■ **WHAT TO WORK ON**
Check every line of the entries below for "Surrey", and copy the lines that have it.

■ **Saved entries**
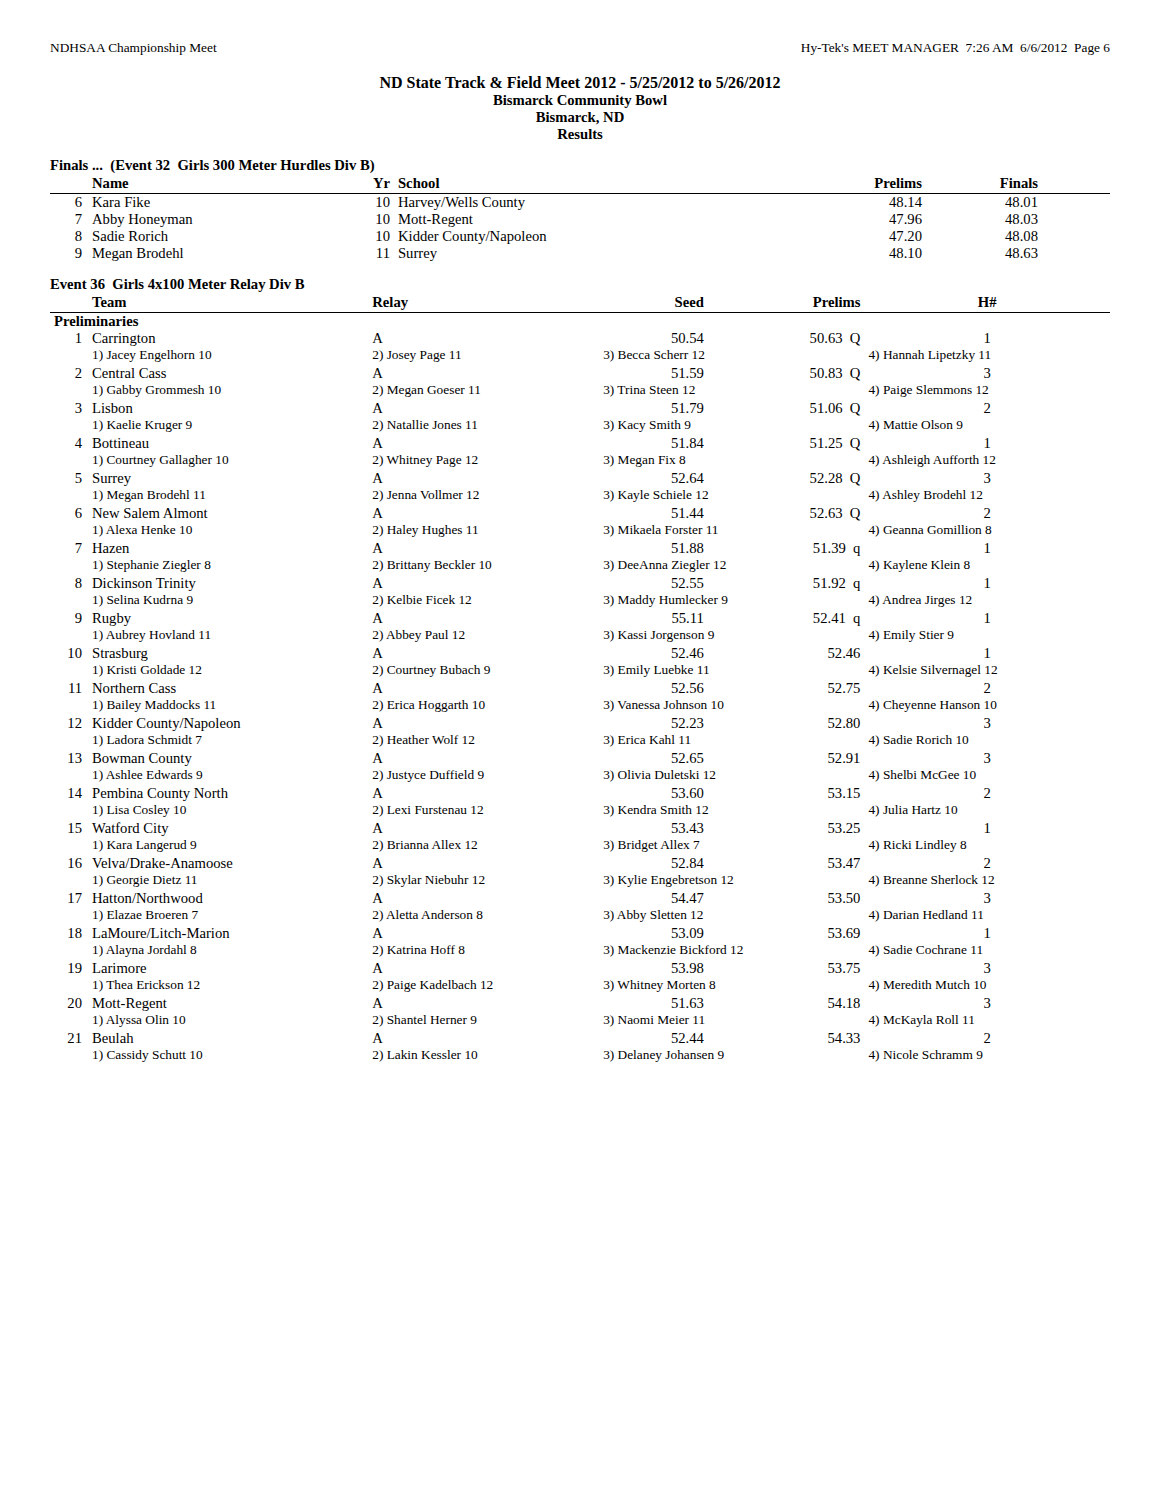NDHSAA Championship Meet Hy-Tek's MEET MANAGER 7:26 AM 6/6/2012 Page 6
ND State Track & Field Meet 2012 - 5/25/2012 to 5/26/2012
Bismarck Community Bowl
Bismarck, ND
Results
Finals ... (Event 32 Girls 300 Meter Hurdles Div B)
| | Name | Yr | School | Prelims | Finals | |
| --- | --- | --- | --- | --- | --- | --- |
| 6 | Kara Fike | 10 | Harvey/Wells County | 48.14 | 48.01 | |
| 7 | Abby Honeyman | 10 | Mott-Regent | 47.96 | 48.03 | |
| 8 | Sadie Rorich | 10 | Kidder County/Napoleon | 47.20 | 48.08 | |
| 9 | Megan Brodehl | 11 | Surrey | 48.10 | 48.63 | |
Event 36 Girls 4x100 Meter Relay Div B
| | Team | Relay | Seed | Prelims | H# |
| --- | --- | --- | --- | --- | --- |
| Preliminaries |
| 1 | Carrington | A | 50.54 | 50.63 Q | 1 |
| | 1) Jacey Engelhorn 10 | 2) Josey Page 11 | 3) Becca Scherr 12 | 4) Hannah Lipetzky 11 |
| 2 | Central Cass | A | 51.59 | 50.83 Q | 3 |
| | 1) Gabby Grommesh 10 | 2) Megan Goeser 11 | 3) Trina Steen 12 | 4) Paige Slemmons 12 |
| 3 | Lisbon | A | 51.79 | 51.06 Q | 2 |
| | 1) Kaelie Kruger 9 | 2) Natallie Jones 11 | 3) Kacy Smith 9 | 4) Mattie Olson 9 |
| 4 | Bottineau | A | 51.84 | 51.25 Q | 1 |
| | 1) Courtney Gallagher 10 | 2) Whitney Page 12 | 3) Megan Fix 8 | 4) Ashleigh Aufforth 12 |
| 5 | Surrey | A | 52.64 | 52.28 Q | 3 |
| | 1) Megan Brodehl 11 | 2) Jenna Vollmer 12 | 3) Kayle Schiele 12 | 4) Ashley Brodehl 12 |
| 6 | New Salem Almont | A | 51.44 | 52.63 Q | 2 |
| | 1) Alexa Henke 10 | 2) Haley Hughes 11 | 3) Mikaela Forster 11 | 4) Geanna Gomillion 8 |
| 7 | Hazen | A | 51.88 | 51.39 q | 1 |
| | 1) Stephanie Ziegler 8 | 2) Brittany Beckler 10 | 3) DeeAnna Ziegler 12 | 4) Kaylene Klein 8 |
| 8 | Dickinson Trinity | A | 52.55 | 51.92 q | 1 |
| | 1) Selina Kudrna 9 | 2) Kelbie Ficek 12 | 3) Maddy Humlecker 9 | 4) Andrea Jirges 12 |
| 9 | Rugby | A | 55.11 | 52.41 q | 1 |
| | 1) Aubrey Hovland 11 | 2) Abbey Paul 12 | 3) Kassi Jorgenson 9 | 4) Emily Stier 9 |
| 10 | Strasburg | A | 52.46 | 52.46 | 1 |
| | 1) Kristi Goldade 12 | 2) Courtney Bubach 9 | 3) Emily Luebke 11 | 4) Kelsie Silvernagel 12 |
| 11 | Northern Cass | A | 52.56 | 52.75 | 2 |
| | 1) Bailey Maddocks 11 | 2) Erica Hoggarth 10 | 3) Vanessa Johnson 10 | 4) Cheyenne Hanson 10 |
| 12 | Kidder County/Napoleon | A | 52.23 | 52.80 | 3 |
| | 1) Ladora Schmidt 7 | 2) Heather Wolf 12 | 3) Erica Kahl 11 | 4) Sadie Rorich 10 |
| 13 | Bowman County | A | 52.65 | 52.91 | 3 |
| | 1) Ashlee Edwards 9 | 2) Justyce Duffield 9 | 3) Olivia Duletski 12 | 4) Shelbi McGee 10 |
| 14 | Pembina County North | A | 53.60 | 53.15 | 2 |
| | 1) Lisa Cosley 10 | 2) Lexi Furstenau 12 | 3) Kendra Smith 12 | 4) Julia Hartz 10 |
| 15 | Watford City | A | 53.43 | 53.25 | 1 |
| | 1) Kara Langerud 9 | 2) Brianna Allex 12 | 3) Bridget Allex 7 | 4) Ricki Lindley 8 |
| 16 | Velva/Drake-Anamoose | A | 52.84 | 53.47 | 2 |
| | 1) Georgie Dietz 11 | 2) Skylar Niebuhr 12 | 3) Kylie Engebretson 12 | 4) Breanne Sherlock 12 |
| 17 | Hatton/Northwood | A | 54.47 | 53.50 | 3 |
| | 1) Elazae Broeren 7 | 2) Aletta Anderson 8 | 3) Abby Sletten 12 | 4) Darian Hedland 11 |
| 18 | LaMoure/Litch-Marion | A | 53.09 | 53.69 | 1 |
| | 1) Alayna Jordahl 8 | 2) Katrina Hoff 8 | 3) Mackenzie Bickford 12 | 4) Sadie Cochrane 11 |
| 19 | Larimore | A | 53.98 | 53.75 | 3 |
| | 1) Thea Erickson 12 | 2) Paige Kadelbach 12 | 3) Whitney Morten 8 | 4) Meredith Mutch 10 |
| 20 | Mott-Regent | A | 51.63 | 54.18 | 3 |
| | 1) Alyssa Olin 10 | 2) Shantel Herner 9 | 3) Naomi Meier 11 | 4) McKayla Roll 11 |
| 21 | Beulah | A | 52.44 | 54.33 | 2 |
| | 1) Cassidy Schutt 10 | 2) Lakin Kessler 10 | 3) Delaney Johansen 9 | 4) Nicole Schramm 9 |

■ **OUTPUT**
| 9 | Megan Brodehl | 11 | Surrey | 48.10 | 48.63 | |
| 5 | Surrey | A | 52.64 | 52.28 Q | 3 |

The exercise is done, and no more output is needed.